* BRIEF: In the thread below, rewrite the post that begins "They come and go" as a short bulleted list that keeps its main facts.

* PAGE:
# Starfish



## minkmaster (Apr 5, 2008)

Anybody know an area where I could show my little girls starfish. I don't think they believe they are a living animal but something that comes from the store???


----------



## hewes22 (Oct 4, 2007)

I usualy see some at Ft. McRay, I havent been in like a year so dont quote me, good luck


----------



## pb&jellyfish (May 1, 2008)

They come and go so you can't find them at the same place all the time. I often find them at the beach in the summer when I'm goofing around out there; when its been flat for awhile, they are usually all over out there. Also, I see them a lot in waist to chest deep water out in the bay near the old coast guard station on fort pickens. I bet there are some easier more consistent places but I don't know of them.


----------



## konz (Oct 1, 2007)

The only times I've seen them is when they are washed up on shore.


----------



## Lejet (Sep 30, 2007)

You could bring them to a good saltwater fish store. They usually have live starfish. As far as in the wild, the bay around the old coast guard station has been where I have seen them the most. Very spotty though. When they are there, there are plenty.


----------



## Ocean Man (Sep 27, 2007)

Its a bit of a ride but Port St Joe has lots of them and all kinds of other critters for them to look at if you are into the camping/snorkeling thing.


----------

* DATA EXTRACT:
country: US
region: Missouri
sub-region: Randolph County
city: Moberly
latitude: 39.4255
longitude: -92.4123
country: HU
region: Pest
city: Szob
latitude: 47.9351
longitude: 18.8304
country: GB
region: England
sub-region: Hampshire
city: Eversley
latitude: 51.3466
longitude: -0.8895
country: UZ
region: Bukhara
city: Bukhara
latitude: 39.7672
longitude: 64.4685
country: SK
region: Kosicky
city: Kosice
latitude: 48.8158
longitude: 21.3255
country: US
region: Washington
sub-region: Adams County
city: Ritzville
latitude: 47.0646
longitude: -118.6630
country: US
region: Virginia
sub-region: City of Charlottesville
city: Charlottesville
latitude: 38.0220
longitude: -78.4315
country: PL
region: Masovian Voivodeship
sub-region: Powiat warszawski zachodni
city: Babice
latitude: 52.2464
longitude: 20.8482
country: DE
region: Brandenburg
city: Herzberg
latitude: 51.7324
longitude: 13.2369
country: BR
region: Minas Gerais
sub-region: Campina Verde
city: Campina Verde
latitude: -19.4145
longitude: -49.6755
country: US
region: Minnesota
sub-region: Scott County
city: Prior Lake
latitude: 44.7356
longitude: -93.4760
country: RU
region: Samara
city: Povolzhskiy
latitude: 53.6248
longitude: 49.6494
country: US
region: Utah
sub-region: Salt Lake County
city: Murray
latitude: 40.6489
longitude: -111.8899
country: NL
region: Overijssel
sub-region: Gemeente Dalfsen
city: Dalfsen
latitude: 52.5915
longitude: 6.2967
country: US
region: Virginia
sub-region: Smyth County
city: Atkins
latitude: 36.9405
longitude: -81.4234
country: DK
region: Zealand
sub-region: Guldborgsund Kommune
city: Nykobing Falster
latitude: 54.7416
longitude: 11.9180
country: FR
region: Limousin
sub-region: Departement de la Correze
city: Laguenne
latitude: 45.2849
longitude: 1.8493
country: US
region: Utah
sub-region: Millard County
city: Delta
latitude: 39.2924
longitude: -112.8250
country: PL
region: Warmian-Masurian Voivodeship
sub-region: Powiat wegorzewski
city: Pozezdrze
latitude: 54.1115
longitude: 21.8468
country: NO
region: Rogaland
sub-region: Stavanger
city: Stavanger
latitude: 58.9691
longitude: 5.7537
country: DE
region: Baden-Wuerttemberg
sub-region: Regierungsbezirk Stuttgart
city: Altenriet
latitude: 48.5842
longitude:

* EXERCISE SOLUTION:
- Starfish come and go, so they can't be found in the same place every time.
- They often turn up at the beach in summer, and when the water has been flat for a while they are usually all over.
- They are often seen in waist- to chest-deep water in the bay near the old coast guard station on Fort Pickens.
- There may be easier, more consistent places, but the writer doesn't know of any.